The Israelites, regarding their obligations to God: "they will forsake Me and break My covenant which I have made with them" (31:16). God, regarding His promises, notwithstanding the former: "It is the Lord your God who will cross ahead of you. He will destroy these nations before you, and you shall dispossess them" (31:3).

These contrasts are within one chapter. When we continue with the song of Moses in chapter 32, we have it in three verses: 32:3-5; repeated with elaborations, 32:7-14 (God's side), 32:15-35 (their side), and 32:34-43 (God's side after their failure). We saw these post-failure actions also in Dt 30:1-10.

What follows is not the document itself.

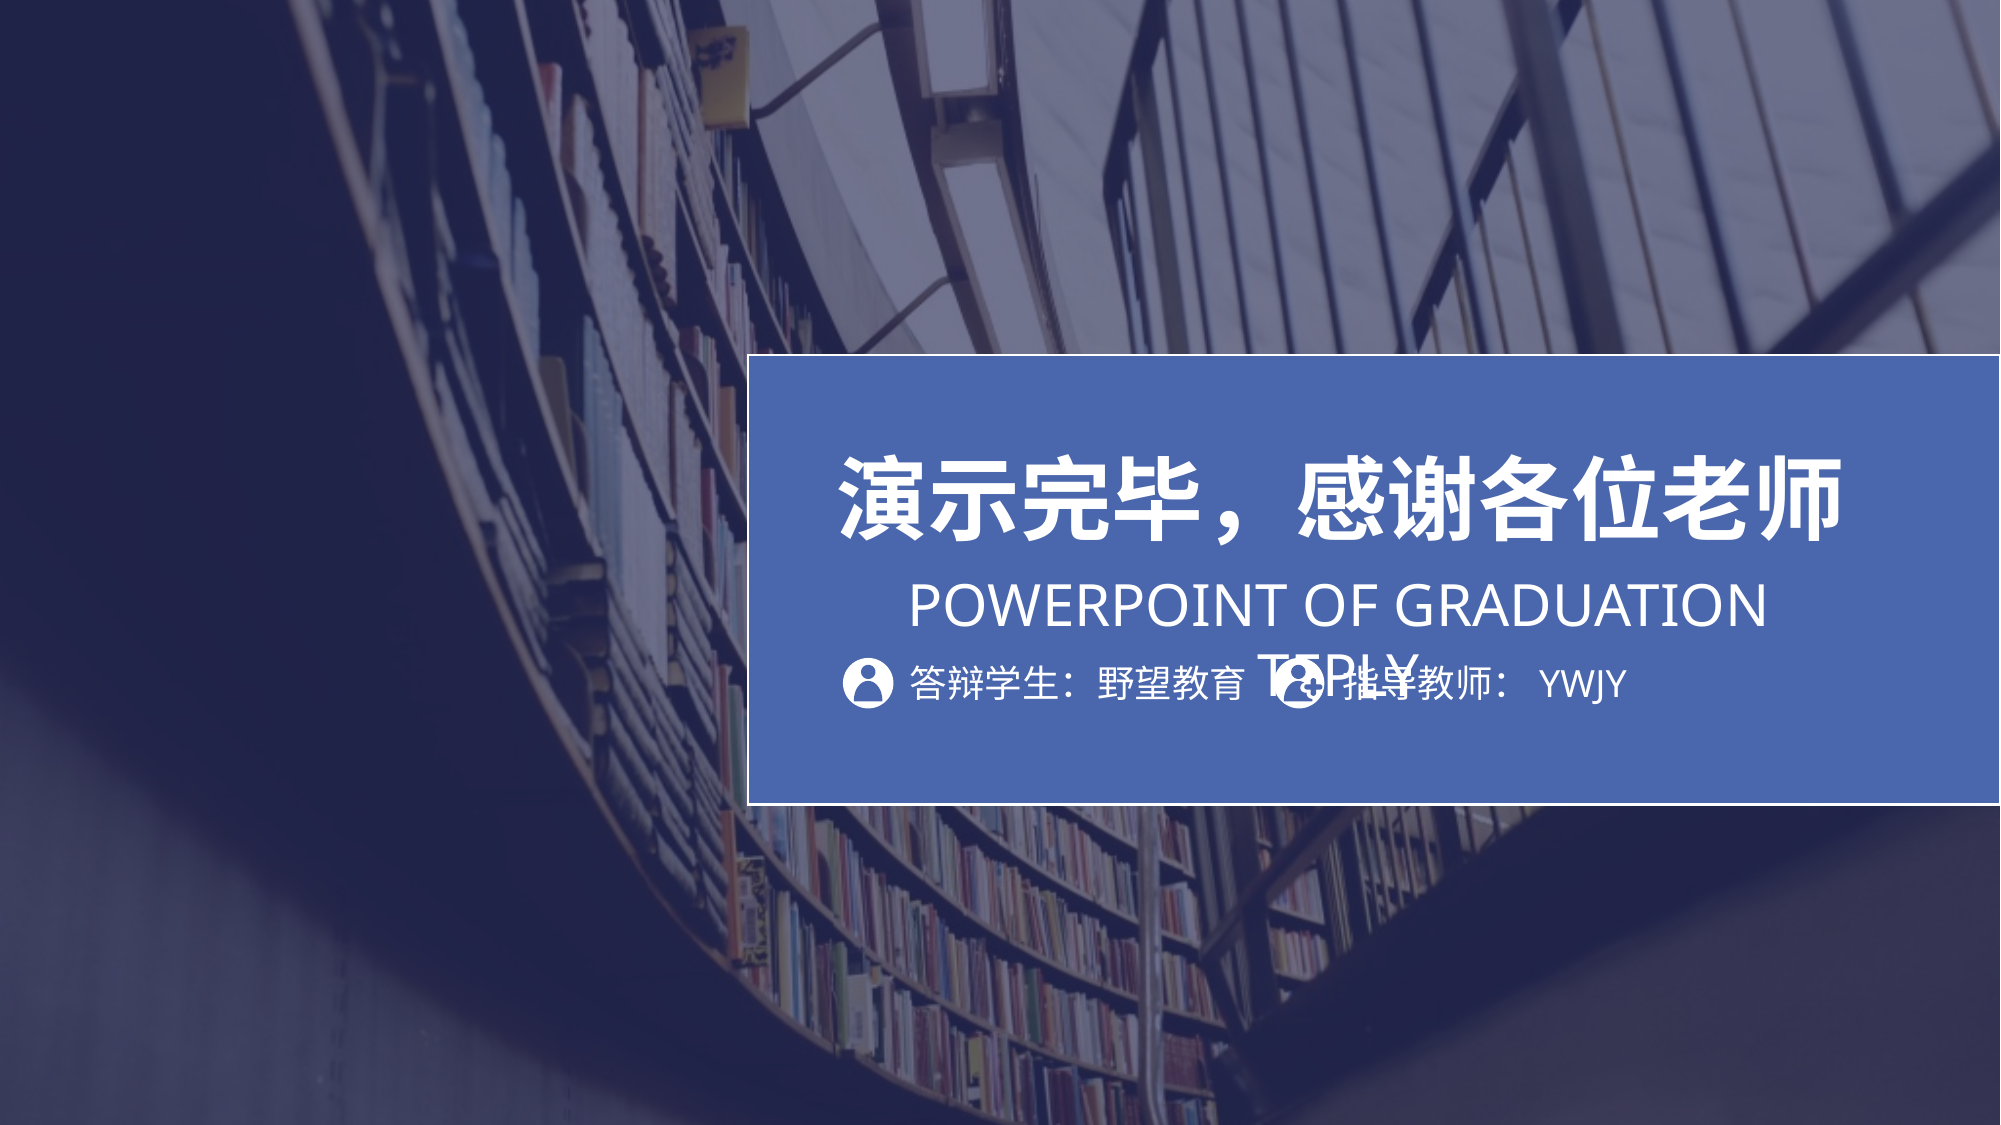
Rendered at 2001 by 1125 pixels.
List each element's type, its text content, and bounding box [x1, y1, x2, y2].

As if that is not enough to comprehend -- present failure, and future success -- chapter 33 speaks of blessings to the nation, coming from Moses, the one who not only personally failed in his stewardship (32:51-52), but repeats God's indictment of the failure of Israel that he received from God (31:26-29). One who has failed, talking to a people who have and will fail, about future blessings! Where do these blessings come from? Where does 32:9-14 fit in? What explains it?

Part of the answer is God's love: "Indeed, He loves peoples" (33:3, lit.).

Part of the answer is due to a few events of compliance: 33:8-10;16-19.

In summary, the great preponderance of the future success of the nation of Israel is due to what is described in 33:26-29, summed up as "blessed are you, O Israel; / Who is like you, a people saved by the Lord, / Who is the shield of your help / And the sword of your majesty!/ So your enemies will cringe before you, / And you will tread upon their high places" (33:29).

New Year: Dt 28-30 for Mar 1

The covenant for the Israelites at Moab (Dt 29:1) is for their immediate and future well-being, theirs, and their descendants (29:22), "that you may live in the land which the Lord swore to your fathers, to Abraham, Isaac, and Jacob, to give them" (30:20).

The coupling of the listening to the voice of God and the doing of all these commandments is repeated and unmistakable (cf. Dt 28:1, lit.; 28:15, lit.; 30:2, lit.; 30:8, lit.).

So what is this covenant, in its nature? Historically, it certainly didn't come into being at Horeb (29:16). It started before all but three of them, that is, Moses, Joshua, and Caleb, were born, and is "with those who are not with us here today" (29:15), a phrase we can gather, from a parallel in Acts 2:39, may mean succeeding generations. Cf. Dt 6:20ff. As far as their present moment goes, the Israelites are told to listen, as above, and also in 28:45 and 30:10. The covenant is from long ago, but for them, the present moment begins with listening to God. Then what?

There is a variety of expression in the verses listed, for what is to follow. We can learn from that what the model of obedience to God was in this covenant. Let's go through this phraseology, because the variety of expression is surprising.

28:1 -- "if you diligently listen to the voice of the Lord your God, being careful to do all His commandments ..."

28:15 -- "if you do not listen to the voice of the Lord your God, to observe to do all His commandments and His statutes..."

30:2 -- "...and listen to His voice with all your heart and soul according to all that I command you today ..."

30:8 -- "listen to the voice of the Lord and observe all His commandments which I command you today ...."

30:10 and 28:45 are very similar. The relevant phrases there are "to keep His commandments" and "by keeping His commandments and statutes."

What is at risk, at stake, here? The curses of chapter 27:15ff and 28:15-68. Those things are at stake on the negative side.

What is to gain, here? The blessings of 28:1-14.